__TASK TO COMPLETE__.
Pull out every line of the records that contains the string "type" and copy each one in full. Case counts.

__PROVIDED INFORMATION__.
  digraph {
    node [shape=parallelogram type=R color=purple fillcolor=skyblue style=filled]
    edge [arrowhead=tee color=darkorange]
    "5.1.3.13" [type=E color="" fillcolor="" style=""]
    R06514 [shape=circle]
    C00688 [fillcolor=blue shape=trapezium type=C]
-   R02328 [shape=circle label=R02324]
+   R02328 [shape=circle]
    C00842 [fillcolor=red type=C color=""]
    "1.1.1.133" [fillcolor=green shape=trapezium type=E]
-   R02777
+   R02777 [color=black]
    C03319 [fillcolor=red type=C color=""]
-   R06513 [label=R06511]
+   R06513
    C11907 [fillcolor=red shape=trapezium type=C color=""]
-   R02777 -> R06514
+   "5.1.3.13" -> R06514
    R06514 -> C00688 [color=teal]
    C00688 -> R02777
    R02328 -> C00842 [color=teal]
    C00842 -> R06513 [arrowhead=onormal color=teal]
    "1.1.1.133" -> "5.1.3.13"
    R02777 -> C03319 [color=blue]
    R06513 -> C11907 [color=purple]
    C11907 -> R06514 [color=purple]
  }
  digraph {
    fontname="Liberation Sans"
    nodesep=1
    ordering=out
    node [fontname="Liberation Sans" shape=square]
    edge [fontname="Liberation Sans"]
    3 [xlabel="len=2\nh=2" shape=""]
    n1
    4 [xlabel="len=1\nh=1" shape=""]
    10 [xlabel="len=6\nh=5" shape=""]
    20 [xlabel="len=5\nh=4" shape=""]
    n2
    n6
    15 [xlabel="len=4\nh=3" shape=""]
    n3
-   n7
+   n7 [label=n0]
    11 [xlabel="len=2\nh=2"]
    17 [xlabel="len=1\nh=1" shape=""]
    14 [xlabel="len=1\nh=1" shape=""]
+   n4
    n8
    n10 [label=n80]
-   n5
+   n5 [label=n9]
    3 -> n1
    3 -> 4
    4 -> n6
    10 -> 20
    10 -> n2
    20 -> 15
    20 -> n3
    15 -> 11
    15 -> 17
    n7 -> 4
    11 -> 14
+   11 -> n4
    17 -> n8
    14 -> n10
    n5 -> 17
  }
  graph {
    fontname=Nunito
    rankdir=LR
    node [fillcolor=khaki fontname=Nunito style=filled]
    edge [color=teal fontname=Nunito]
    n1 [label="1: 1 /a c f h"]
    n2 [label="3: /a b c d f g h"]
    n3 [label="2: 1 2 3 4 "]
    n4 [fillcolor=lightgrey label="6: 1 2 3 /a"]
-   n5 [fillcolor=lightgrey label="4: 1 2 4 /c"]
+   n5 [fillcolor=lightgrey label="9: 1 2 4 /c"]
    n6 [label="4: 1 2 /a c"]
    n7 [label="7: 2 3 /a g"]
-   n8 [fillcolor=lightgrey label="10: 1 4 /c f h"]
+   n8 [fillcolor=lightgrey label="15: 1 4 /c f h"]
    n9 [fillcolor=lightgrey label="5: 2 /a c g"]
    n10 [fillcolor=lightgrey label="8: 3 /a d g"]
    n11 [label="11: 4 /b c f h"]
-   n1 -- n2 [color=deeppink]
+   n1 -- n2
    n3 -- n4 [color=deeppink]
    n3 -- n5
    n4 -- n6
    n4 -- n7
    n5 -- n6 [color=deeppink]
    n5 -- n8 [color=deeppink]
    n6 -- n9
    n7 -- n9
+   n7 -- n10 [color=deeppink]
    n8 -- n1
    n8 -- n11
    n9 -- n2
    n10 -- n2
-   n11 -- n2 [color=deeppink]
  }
---
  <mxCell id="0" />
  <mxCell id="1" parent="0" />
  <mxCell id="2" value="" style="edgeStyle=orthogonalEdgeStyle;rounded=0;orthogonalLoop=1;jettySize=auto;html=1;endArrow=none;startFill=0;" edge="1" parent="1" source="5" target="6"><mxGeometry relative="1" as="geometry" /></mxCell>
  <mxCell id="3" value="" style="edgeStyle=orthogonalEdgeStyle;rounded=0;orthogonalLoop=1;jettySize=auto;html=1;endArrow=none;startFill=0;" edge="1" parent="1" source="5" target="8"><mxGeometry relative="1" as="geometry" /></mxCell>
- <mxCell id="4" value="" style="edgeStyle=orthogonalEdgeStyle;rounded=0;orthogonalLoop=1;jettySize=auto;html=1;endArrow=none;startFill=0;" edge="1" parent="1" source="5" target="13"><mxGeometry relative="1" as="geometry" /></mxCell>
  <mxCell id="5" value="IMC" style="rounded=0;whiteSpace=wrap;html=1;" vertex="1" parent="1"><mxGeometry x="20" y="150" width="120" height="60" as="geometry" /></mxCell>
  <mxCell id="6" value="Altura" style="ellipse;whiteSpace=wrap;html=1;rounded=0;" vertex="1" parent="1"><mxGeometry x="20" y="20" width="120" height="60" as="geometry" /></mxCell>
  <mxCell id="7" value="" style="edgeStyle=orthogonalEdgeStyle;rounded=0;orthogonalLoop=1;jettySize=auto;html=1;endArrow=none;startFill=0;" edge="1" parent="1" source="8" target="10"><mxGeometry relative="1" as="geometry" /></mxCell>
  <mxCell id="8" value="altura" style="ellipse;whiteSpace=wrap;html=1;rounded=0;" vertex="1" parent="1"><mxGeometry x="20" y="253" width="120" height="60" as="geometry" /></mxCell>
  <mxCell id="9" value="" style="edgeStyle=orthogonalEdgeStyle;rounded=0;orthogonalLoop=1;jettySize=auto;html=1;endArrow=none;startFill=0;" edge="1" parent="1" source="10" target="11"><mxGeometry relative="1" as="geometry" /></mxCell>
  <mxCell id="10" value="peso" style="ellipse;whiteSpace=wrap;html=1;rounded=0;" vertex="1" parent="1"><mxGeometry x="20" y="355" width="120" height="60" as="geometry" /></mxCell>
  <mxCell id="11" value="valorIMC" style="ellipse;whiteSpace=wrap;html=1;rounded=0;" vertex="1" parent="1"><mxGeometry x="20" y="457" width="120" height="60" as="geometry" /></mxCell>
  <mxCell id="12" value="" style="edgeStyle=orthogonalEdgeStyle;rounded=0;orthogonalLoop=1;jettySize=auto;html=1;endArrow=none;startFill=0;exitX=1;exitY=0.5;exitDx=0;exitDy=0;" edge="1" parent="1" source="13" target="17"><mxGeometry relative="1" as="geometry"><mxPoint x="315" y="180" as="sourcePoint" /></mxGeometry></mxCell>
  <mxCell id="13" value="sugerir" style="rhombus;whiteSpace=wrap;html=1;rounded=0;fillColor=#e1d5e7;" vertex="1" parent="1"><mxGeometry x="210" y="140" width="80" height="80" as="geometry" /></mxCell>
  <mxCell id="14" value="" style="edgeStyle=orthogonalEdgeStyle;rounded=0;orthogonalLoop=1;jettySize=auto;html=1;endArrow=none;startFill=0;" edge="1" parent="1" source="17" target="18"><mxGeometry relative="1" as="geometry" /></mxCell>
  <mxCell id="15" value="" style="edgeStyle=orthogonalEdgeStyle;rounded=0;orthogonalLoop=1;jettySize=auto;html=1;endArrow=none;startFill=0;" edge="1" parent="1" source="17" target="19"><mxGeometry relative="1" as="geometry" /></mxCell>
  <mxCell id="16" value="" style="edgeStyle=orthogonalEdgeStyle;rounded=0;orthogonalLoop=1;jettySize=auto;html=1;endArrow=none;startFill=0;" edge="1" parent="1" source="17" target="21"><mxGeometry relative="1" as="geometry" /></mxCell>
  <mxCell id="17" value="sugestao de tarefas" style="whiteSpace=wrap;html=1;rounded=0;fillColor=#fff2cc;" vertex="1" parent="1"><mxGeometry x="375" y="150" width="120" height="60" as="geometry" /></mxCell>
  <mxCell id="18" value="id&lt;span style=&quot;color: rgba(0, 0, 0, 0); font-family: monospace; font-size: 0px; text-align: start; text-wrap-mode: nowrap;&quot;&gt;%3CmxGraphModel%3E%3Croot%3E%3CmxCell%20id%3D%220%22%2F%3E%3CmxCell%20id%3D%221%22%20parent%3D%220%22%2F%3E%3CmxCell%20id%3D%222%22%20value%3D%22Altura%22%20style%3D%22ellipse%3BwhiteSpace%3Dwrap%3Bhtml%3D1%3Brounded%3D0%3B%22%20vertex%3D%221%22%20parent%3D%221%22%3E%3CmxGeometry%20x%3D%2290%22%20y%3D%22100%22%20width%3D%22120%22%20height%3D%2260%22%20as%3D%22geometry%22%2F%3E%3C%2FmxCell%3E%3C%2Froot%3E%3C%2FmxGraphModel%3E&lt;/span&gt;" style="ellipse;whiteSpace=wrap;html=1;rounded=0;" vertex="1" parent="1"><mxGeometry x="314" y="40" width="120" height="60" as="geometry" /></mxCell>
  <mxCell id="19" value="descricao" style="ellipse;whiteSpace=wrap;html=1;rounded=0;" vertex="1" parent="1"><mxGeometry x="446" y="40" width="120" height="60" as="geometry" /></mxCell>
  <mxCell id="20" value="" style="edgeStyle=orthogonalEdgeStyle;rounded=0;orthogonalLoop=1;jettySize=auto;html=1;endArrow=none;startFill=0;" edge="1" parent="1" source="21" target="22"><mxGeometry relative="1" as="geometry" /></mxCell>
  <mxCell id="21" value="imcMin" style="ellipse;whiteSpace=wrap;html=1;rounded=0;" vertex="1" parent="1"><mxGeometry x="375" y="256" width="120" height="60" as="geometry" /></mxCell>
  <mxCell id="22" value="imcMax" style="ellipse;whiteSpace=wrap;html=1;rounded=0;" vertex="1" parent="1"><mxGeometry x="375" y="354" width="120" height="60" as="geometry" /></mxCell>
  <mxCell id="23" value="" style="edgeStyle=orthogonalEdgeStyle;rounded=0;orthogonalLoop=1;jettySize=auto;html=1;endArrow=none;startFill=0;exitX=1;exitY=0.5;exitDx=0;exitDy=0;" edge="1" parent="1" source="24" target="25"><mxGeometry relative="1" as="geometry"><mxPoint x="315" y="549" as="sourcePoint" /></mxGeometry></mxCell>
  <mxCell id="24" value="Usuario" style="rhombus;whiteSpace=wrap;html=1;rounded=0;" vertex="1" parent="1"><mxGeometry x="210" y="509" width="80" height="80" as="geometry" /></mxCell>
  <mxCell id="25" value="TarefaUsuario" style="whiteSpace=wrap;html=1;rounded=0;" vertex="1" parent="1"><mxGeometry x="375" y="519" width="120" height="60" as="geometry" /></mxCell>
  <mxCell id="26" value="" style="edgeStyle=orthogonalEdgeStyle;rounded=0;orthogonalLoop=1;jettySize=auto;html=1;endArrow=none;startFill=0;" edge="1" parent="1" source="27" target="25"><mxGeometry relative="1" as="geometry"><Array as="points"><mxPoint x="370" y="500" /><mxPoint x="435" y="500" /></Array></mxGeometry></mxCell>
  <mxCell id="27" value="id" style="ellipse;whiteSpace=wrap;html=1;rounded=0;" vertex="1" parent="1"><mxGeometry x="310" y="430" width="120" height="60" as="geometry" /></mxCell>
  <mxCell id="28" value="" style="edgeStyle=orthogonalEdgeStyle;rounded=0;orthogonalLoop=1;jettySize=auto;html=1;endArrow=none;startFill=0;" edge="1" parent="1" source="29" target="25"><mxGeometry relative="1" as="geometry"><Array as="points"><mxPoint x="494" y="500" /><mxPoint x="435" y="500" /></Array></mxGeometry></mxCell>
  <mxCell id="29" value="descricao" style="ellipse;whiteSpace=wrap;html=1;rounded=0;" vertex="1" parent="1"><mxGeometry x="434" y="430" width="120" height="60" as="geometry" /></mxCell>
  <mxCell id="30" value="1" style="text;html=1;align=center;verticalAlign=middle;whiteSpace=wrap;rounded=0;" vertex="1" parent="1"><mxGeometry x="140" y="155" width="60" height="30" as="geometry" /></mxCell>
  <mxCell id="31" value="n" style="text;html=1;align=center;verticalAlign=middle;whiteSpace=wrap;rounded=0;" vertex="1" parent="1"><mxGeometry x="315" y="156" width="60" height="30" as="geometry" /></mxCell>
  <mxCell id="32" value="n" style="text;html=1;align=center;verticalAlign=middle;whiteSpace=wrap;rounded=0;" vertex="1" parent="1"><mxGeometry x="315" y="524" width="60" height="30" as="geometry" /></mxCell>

__RESULT OF THIS TASK__.
    node [shape=parallelogram type=R color=purple fillcolor=skyblue style=filled]
    "5.1.3.13" [type=E color="" fillcolor="" style=""]
    C00688 [fillcolor=blue shape=trapezium type=C]
    C00842 [fillcolor=red type=C color=""]
    "1.1.1.133" [fillcolor=green shape=trapezium type=E]
    C03319 [fillcolor=red type=C color=""]
    C11907 [fillcolor=red shape=trapezium type=C color=""]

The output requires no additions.